Volunteers building unpermitted tiny homes for San Jose's homeless

A group of volunteers in San Jose are building tiny shelters for the homeless and hoping they don't get caught. They're doing it in an undisclosed location, without permits, hoping the benefit outweighs the cost.

"So these are weather shelters, that's what we're building out here," says Jesi Faust with Feed the Block.

They're building them with practically no experience.

But this group from Feed the Block, Hero Tent and Black Outreach, felt it was imperative to take housing for the homeless into their own hands.

They say the city of San Jose simply isn't doing enough.

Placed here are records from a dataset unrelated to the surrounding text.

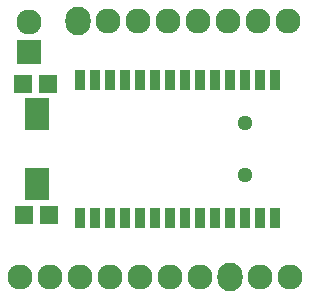
<source format=gbr>
G04 #@! TF.FileFunction,Soldermask,Bot*
%FSLAX46Y46*%
G04 Gerber Fmt 4.6, Leading zero omitted, Abs format (unit mm)*
G04 Created by KiCad (PCBNEW 4.0.4+dfsg1-stable) date Sat Feb  4 10:26:13 2017*
%MOMM*%
%LPD*%
G01*
G04 APERTURE LIST*
%ADD10C,0.100000*%
%ADD11R,2.000000X2.700000*%
%ADD12O,2.127200X2.432000*%
%ADD13C,2.127200*%
%ADD14R,1.598880X1.598880*%
%ADD15C,1.299160*%
%ADD16R,0.857200X1.670000*%
%ADD17R,2.127200X2.025600*%
G04 APERTURE END LIST*
D10*
D11*
X33274000Y-30528000D03*
X33274000Y-36528000D03*
D12*
X36817300Y-22720300D03*
D13*
X39357300Y-22720300D03*
X41897300Y-22720300D03*
X44437300Y-22720300D03*
X46977300Y-22720300D03*
X49517300Y-22720300D03*
X52057300Y-22720300D03*
X54597300Y-22720300D03*
X31864300Y-44323000D03*
X34404300Y-44323000D03*
X36944300Y-44323000D03*
X39484300Y-44323000D03*
X42024300Y-44323000D03*
X44564300Y-44323000D03*
X47104300Y-44323000D03*
D12*
X49644300Y-44323000D03*
D13*
X52184300Y-44323000D03*
X54724300Y-44323000D03*
D14*
X32151960Y-28000000D03*
X34250000Y-28000000D03*
X34299020Y-39150000D03*
X32200980Y-39150000D03*
D15*
X50924460Y-35709860D03*
X50924460Y-31310580D03*
D16*
X52197000Y-39370000D03*
X50927000Y-39370000D03*
X49657000Y-39370000D03*
X48387000Y-39370000D03*
X47117000Y-39370000D03*
X42037000Y-39370000D03*
X40767000Y-39370000D03*
X39497000Y-39370000D03*
X38227000Y-39370000D03*
X36957000Y-39370000D03*
X36957000Y-27686000D03*
X38227000Y-27686000D03*
X39497000Y-27686000D03*
X40767000Y-27686000D03*
X42037000Y-27686000D03*
X47117000Y-27686000D03*
X48387000Y-27686000D03*
X49657000Y-27686000D03*
X50927000Y-27686000D03*
X52197000Y-27686000D03*
X53467000Y-27686000D03*
X43307000Y-27686000D03*
X44577000Y-27686000D03*
X45847000Y-27686000D03*
X43307000Y-39370000D03*
X44577000Y-39370000D03*
X45847000Y-39370000D03*
X53467000Y-39370000D03*
D17*
X32639000Y-25273000D03*
D13*
X32639000Y-22733000D03*
M02*

</source>
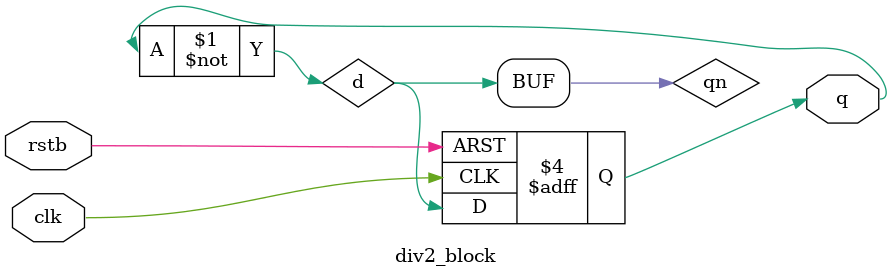
<source format=v>
`timescale 1ns/1ps
module div2_block(q,clk,rstb);
input clk,rstb; //d: data;rstb:neg triggered asynchronous reset
output q;
wire qn,d; //assignment of assign is made as wire
reg q; //assignment of always block is made reset

assign qn=~q;
assign d=qn;
always@(posedge clk or negedge rstb)
begin
if(!rstb) q<=#1 1'b0; //adding delay: tc-q
else q<=#1 d;//adding delay: tc-q, good code style
end
endmodule
 
/* 
//Testbench
module tb_div2_block;
reg clk,rstb;
wire q;
parameter FREQ=2560000;
real clk_half_period= (1.0/(2*FREQ))*1e9; //real stores floating values
div2_block b1(q,clk,rstb);

//clock initiation
initial
begin
clk=0;
forever
#(clk_half_period) clk=~clk; //timeperiod: 2*200ns=400ns: 2.56MHz
end

//signal generation 
initial
begin
$dumpfile("div2_block.vcd");
$dumpvars(2,tb_div2_block);
rstb=0; //Always start with reset so that q assumes initial value=0
#560 rstb=1;//rstb=0; //testing that q should be xx for initial case
repeat(4) @(posedge clk);
#250 rstb=0;
#1200 $finish;
end
endmodule

//testbench analysis
//since 1ns delay is given for output on every clock edge, the output is xx for 1ns until value is assigned to q/qn
*/

</source>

"That is not just a feeling, but I feel like it is evident by the many hundreds of unhoused people that are around here," says Yusuf Labib with Black Outreach.

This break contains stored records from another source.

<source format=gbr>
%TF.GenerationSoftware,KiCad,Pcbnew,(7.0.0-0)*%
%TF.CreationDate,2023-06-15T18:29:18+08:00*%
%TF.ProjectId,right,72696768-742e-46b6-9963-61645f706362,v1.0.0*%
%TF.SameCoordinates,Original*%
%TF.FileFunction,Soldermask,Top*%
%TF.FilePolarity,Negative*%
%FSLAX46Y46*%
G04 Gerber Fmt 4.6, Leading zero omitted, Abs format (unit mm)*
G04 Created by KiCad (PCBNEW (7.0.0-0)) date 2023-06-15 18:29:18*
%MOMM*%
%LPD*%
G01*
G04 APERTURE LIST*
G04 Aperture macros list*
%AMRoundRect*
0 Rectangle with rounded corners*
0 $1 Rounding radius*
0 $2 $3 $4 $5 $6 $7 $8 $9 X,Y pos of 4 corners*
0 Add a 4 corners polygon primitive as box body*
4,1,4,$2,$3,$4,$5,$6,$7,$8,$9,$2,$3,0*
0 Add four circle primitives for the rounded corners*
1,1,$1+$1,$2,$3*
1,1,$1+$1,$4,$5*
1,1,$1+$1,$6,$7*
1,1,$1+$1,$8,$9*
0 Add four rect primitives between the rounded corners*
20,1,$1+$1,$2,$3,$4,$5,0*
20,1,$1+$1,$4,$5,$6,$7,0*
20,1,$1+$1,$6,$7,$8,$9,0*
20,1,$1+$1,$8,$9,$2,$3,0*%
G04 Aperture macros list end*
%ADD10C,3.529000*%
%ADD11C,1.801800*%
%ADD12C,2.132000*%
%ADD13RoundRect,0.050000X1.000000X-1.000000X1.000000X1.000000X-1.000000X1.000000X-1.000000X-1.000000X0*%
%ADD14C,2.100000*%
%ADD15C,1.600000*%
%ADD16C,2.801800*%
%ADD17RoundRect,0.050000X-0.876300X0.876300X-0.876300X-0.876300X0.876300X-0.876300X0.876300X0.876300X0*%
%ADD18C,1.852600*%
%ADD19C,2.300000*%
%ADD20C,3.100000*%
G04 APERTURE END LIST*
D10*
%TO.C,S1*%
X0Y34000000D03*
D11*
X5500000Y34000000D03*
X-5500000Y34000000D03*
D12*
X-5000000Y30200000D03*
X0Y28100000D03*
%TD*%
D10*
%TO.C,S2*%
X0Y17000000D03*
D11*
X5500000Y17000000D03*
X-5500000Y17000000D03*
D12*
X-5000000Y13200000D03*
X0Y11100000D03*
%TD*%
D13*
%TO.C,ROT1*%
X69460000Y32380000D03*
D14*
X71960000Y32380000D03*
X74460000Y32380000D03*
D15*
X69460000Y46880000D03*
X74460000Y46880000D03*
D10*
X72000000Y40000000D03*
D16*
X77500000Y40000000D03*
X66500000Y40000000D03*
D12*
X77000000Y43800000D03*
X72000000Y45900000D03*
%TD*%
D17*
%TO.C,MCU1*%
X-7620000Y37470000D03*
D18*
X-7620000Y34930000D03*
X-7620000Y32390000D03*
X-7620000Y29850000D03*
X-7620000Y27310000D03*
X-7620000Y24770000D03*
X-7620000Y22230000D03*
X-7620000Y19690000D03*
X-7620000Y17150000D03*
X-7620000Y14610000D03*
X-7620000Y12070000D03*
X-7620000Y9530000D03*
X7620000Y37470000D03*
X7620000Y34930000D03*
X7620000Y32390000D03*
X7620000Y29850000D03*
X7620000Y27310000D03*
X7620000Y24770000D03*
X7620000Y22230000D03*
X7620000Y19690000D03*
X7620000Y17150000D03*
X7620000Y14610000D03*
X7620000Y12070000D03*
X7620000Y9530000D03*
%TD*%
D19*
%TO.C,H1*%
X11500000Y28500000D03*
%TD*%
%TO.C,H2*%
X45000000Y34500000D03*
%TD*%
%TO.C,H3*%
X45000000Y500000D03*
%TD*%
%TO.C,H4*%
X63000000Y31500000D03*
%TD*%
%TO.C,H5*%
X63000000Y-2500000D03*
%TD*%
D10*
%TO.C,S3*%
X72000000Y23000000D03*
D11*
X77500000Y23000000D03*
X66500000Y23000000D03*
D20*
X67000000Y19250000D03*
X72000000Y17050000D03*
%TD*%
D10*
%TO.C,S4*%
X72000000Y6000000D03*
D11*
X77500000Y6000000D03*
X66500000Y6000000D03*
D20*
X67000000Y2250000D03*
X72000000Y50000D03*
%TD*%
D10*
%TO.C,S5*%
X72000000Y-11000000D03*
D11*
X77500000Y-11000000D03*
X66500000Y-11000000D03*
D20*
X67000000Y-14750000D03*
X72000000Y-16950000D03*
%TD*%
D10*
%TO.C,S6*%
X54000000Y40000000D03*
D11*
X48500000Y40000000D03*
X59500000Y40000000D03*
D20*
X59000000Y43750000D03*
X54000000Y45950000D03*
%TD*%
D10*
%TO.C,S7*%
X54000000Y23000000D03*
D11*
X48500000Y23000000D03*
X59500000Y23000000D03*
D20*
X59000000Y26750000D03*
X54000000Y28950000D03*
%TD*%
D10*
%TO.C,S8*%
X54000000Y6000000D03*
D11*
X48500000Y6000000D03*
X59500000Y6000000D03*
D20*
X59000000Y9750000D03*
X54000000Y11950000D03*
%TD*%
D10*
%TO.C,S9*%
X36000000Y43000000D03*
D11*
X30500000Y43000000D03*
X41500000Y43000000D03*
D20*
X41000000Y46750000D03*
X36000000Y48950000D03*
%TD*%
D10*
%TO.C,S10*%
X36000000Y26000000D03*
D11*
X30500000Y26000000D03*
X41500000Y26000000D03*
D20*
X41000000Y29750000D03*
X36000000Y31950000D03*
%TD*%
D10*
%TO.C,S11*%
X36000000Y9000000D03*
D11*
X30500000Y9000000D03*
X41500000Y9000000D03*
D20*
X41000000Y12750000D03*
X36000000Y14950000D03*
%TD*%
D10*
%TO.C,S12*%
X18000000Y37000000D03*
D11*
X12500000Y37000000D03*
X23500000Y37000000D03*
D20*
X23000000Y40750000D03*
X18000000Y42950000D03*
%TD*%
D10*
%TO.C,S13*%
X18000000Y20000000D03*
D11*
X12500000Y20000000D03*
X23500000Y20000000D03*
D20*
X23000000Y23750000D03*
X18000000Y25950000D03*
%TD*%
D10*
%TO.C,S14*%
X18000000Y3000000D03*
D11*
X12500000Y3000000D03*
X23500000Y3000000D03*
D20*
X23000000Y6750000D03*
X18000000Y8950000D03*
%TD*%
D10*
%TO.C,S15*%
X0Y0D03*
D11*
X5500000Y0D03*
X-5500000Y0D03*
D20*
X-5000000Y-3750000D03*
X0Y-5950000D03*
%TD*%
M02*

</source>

But city officials say they are making strides. They're operating five tiny home sites, housing 400 formerly homeless individuals.

And they say they're considering a sixth location.

As for this project, Housing Department Spokesman Jeff Scott wrote, "Encroaching on public land without a use permit is illegal. A better way to help is to donate to nonprofits that work to provide housing for the homeless."

The group says they won't be deterred: the need is simply too great.

"But we're not just going to let the city take them down. If the city doesn't want them here then the city should be providing housing to the people who need it," says Faust.

For this project, everyone donates their time. The materials are donated too.

Each of the three shelters they've built so far has cost about $3,500.

"Hours of planning went into this, a ridiculous amount of work and dedication by our volunteers," says Kiana Simmons of Hero Tent.

The structures don't have plumbing or power, but they do have insulation and locks.

The hope is to give people security, at least for awhile.

"It's kind of reflective of something I wish someone would have been able to do for me when I was homeless," says Brodie Storey of Feed the Block.

These shelters should be complete in the next two weeks and ready for the first residents to move in. And when that happens, the groups says they'd like to raise money and build some more.